Gratidão

 

De tempos em tempos surgem modismos linguísticos. Não são gírias, palavras inventadas ou com conotações diferentes, são simplesmente palavras que já estavam por aí circulando, mas que por algum motivo qualquer passam a ser usadas à exaustão. Não necessariamente de forma correta. Não necessariamente com discernimento de quem as profere. Às vezes elas são originárias da língua portuguesa, às vezes são surrupiadas do inglês. É praticamente um rebrand (rebrand tá na moda) de algo que já existia.

Já tivemos o momento histórico do famigerado pleonasmo "um plus a mais". De uns tempos pra cá todo mundo precisa ter nichos em casa pra colocar seus badulaques. Tem moda pra tudo, pra roupa, pra comida (quem ainda lembra do mamão cassis), porque não teria na linguagem? Podia não ter, mas tem.  Nesse momento eu escrevo e cerro meus lábios num semi sorriso tentando fingir que lido bem com isso.

Recentemente na tendência yoga de vida entrou na moda o "gratidão". Eu como uma espécie de Grinch da humanidade me irrito e cada vez que ouço gratidão sinto ferir o âmago de uma fada crítica, julgadora, mau humorada, tipo a Sininho, que mora em mim, mas como ela é pequenininha quem disse gratidão nem ouve e se ouvisse provavelmente diria: Gratidão. E se por acidente do destino lesse essa crônica e tivesse oportunidade de me dizer alguma coisa, me diria: Gratidão. Para além do modismo, o que me incomoda no termo é que ele é usado em substituição ao "obrigada", logo as pessoas deveriam dizer "grata, grato" ou então quando usassem o vintage obrigada o correto seria dizer obrigação. Há de se manter uma coerência.

Vale ressaltar aqui que eu lido bem com o ser gratiluz raiz, aqueles que são trabalhados na gratitude muito antes disso virar moda. E agora aquela frase que todo o preconceituoso usa pra tentar salvar sua pele: Tenho amigas que eu adoro e são super gratiluz há muito tempo.

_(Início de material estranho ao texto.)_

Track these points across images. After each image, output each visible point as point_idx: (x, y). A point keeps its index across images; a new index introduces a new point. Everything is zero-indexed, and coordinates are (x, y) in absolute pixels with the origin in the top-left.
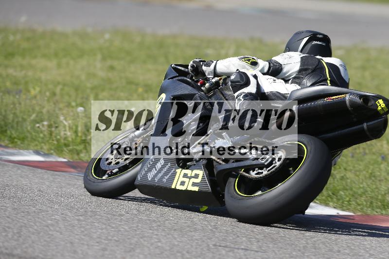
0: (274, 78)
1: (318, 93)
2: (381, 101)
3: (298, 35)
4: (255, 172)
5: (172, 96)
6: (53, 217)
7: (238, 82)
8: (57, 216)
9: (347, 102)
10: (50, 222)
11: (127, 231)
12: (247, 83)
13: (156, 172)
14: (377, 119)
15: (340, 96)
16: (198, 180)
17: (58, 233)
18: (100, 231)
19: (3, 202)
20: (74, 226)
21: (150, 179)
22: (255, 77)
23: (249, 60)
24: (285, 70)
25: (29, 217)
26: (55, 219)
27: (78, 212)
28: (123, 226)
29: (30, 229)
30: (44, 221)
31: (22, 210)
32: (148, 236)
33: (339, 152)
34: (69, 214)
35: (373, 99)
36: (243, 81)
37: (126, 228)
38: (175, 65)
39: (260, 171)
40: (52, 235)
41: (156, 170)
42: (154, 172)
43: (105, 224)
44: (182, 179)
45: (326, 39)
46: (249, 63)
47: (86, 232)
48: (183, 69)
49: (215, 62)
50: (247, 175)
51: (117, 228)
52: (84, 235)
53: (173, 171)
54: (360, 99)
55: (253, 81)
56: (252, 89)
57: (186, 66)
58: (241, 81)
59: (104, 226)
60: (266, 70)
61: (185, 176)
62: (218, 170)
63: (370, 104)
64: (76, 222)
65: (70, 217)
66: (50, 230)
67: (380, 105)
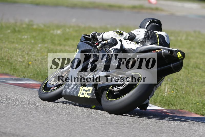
0: (130, 42)
1: (149, 49)
2: (179, 53)
3: (146, 20)
4: (116, 88)
5: (81, 50)
6: (88, 125)
7: (112, 43)
8: (90, 125)
9: (162, 53)
10: (86, 128)
11: (127, 133)
12: (116, 44)
13: (71, 88)
14: (177, 62)
15: (159, 50)
16: (90, 92)
17: (91, 134)
18: (113, 132)
19: (62, 117)
20: (99, 130)
21: (68, 92)
22: (121, 41)
23: (119, 33)
24: (136, 38)
25: (76, 125)
26: (89, 126)
27: (101, 123)
28: (125, 130)
29: (76, 131)
30: (83, 127)
31: (72, 121)
32: (138, 136)
33: (163, 78)
34: (97, 123)
35: (175, 52)
36: (114, 43)
37: (127, 131)
38: (84, 35)
39: (119, 87)
40: (88, 135)
41: (71, 87)
42: (70, 88)
43: (116, 129)
44: (83, 92)
45: (159, 22)
46: (119, 34)
47: (105, 133)
48: (88, 37)
49: (103, 33)
50: (112, 89)
51: (122, 131)
52: (104, 135)
53: (79, 88)
54: (169, 52)
55: (119, 43)
56: (118, 47)
57: (89, 36)
58: (113, 43)
59: (115, 130)
60: (127, 38)
61: (84, 90)
62: (99, 87)
63: (173, 54)
64: (100, 128)
65: (97, 125)
66: (87, 132)
67: (179, 55)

O que me incomoda é quem diz gratidão só por dizer, porque todo mundo tá fazendo assim, que diz gratidão pelo sol fazer sua função.  Me incomoda o sujeito que usa um coquinho samurai, tem uma startup e diz gratidão pra faxineira que tira pó dos seus muitos equipamentos tecnológicos de última geração. Me incomoda a moça da caminhoneta do ano, hoje conhecida por SUV, com colchonete de EVA guardado no porta mala que diz gratidão pro frentista. Soa quase como um agradecimento à injustiça social que permite que continuemos vivendo nessa sociedade de faz de conta que não é composta por castas. Me incomoda o pai e a mãe que são chamados pela enésima vez no colégio porque fulaninho enfia a tesoura na boca, cortou o cabelo da coleguinha e tacou o estojo na cabeça do menino na fila e dizem gratidão pra professora. Um agradecimento pela professora que seguirá tendo que aguentar aquele pequeno ser de luz em curto circuito dentro da sala de aula. Me incomoda o excesso de gratidão e a ausência de ação.

Esses dias vi um vídeo em que a atriz Drew Barrymore pergunta para Hugh Grant: “Você tem um diário de gratidão?” E ele responde: “Não seja absurda! Eu tenho uma lista de coisas que odeio.” Hugh Grant, nem sempre me representa, mas nesse dia me representou. Gratidão, Hugh!